(Document segment begins)
Since I work well with examples, here are a few from my game:

Drug "Expert"
You've got a monkey on your back, and his name is Morphine. Somewhere along the way you got hooked on the painkillers you administered to your patients and now you use a whole lot more on yourself than to assist those under your care. However, it's given you a lot of practice in how to best administer the stuff.

Invoke - +2 dice when using painkillers as part of a medical check
Compel - the craving calls and you get high. You'll function at reduced capacity for the remainder of the scene

Warbringer & Peacemaker
This customized pair of pistols was a gift from your fiancĂ©e, before the team got burned and possessed and you had to go on a manhunt to kill those infested. They're high quality and made specifically for you and your smartlink, meaning they just feel "right" when you fire. Unfortunately, you used them extensively when on your manhunt, and they're better known than you are. Someone sees those and they think "team killer."

Invoke - +2 dice when firing the guns
Compel - you've got an awful reputation, and these guns are tied up in that. When this aspect is compelled, someone recognizes the guns, and therefor you. That's the end of any negotiations right there.
(Document segment ends)
Assigned task 1:
Answer these questions about the game aspect examples:
(a) What is the name of the "monkey on your back" in the Drug "Expert" aspect?
(b) What bonus does invoking the Drug "Expert" aspect give, and in what situation?
(c) What happens when the Warbringer & Peacemaker aspect is compelled?
Assigned task 2: Go on with the game aspect examples from the point where they stop.
(Dataset entries begins)
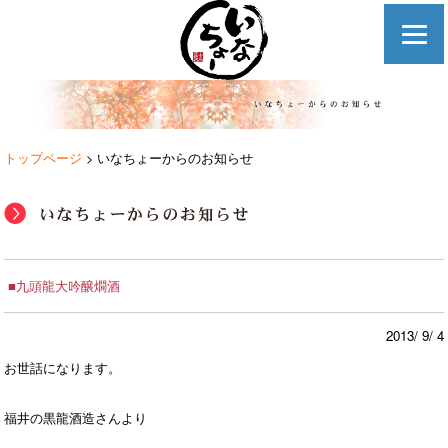
トップページ
> いなちょーからのお知らせ
■九頭龍大吟醸燗酒
2013/ 9/ 4
お世話になります。
福井の黒龍酒造さんより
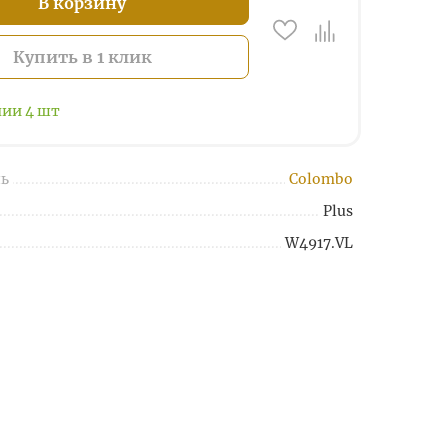
В корзину
Купить в 1 клик
чии
4
шт
ь
Colombo
Plus
W4917.VL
(Dataset entries ends)
Task output 1:
(a) Morphine.
(b) +2 dice when using painkillers as part of a medical check.
(c) Someone recognizes the guns, and therefore the character, which ends any negotiations.

Task output 2:
You've got yourself a girlfriend. Not just any girlfriend though. She's a serious hottie. Oh yeah, and she's a porn star. She gets around, no, not like that. Well, yes, like that, but in other, more professionally useful ways as well. She knows lots and lots of people, many of whom would love to do things for her, and she's not only got access to money of her own, but can smile up dough out of many adoring men as well. Unfortunately, she knows she's queen of her world right now, and expects to be pampered and treated appropriately, which means you must be ready to drop everything at any time and attend to her.

Invoke - gain +2 on any spending roll. She may serve as a fixer, putting you in contact with others, especially those in the entertainment industry. Finally, if the risk isn't too great, she can do a little work herself, posing as the attractive girl who distracts the guard with flirtatious chatter while the team sneaks past.

Compel - Sasha wants attention in all its forms. Thus she tends to call at odd times, like when you're in the middle of a negotiation or a job. And if you don't respond to her demands right away, you're likely to pay for it, literally. She got all the access codes to your accounts from you a long while ago, and despite your promises to yourself that you'll change your passwords, she always gets the new ones out of you. If you don't give her what she wants when she wants it, you can expect to take a big financial hit as she engages in intensive retail therapy to sooth her hurt feelings. Credit injuries are not out of the question.

Automatic Jack
As the proud owner of a surplus Russian Federation SPk-23 "Stali Bagor" combat-ready human augment, you're used to getting admiring looks and confused stares.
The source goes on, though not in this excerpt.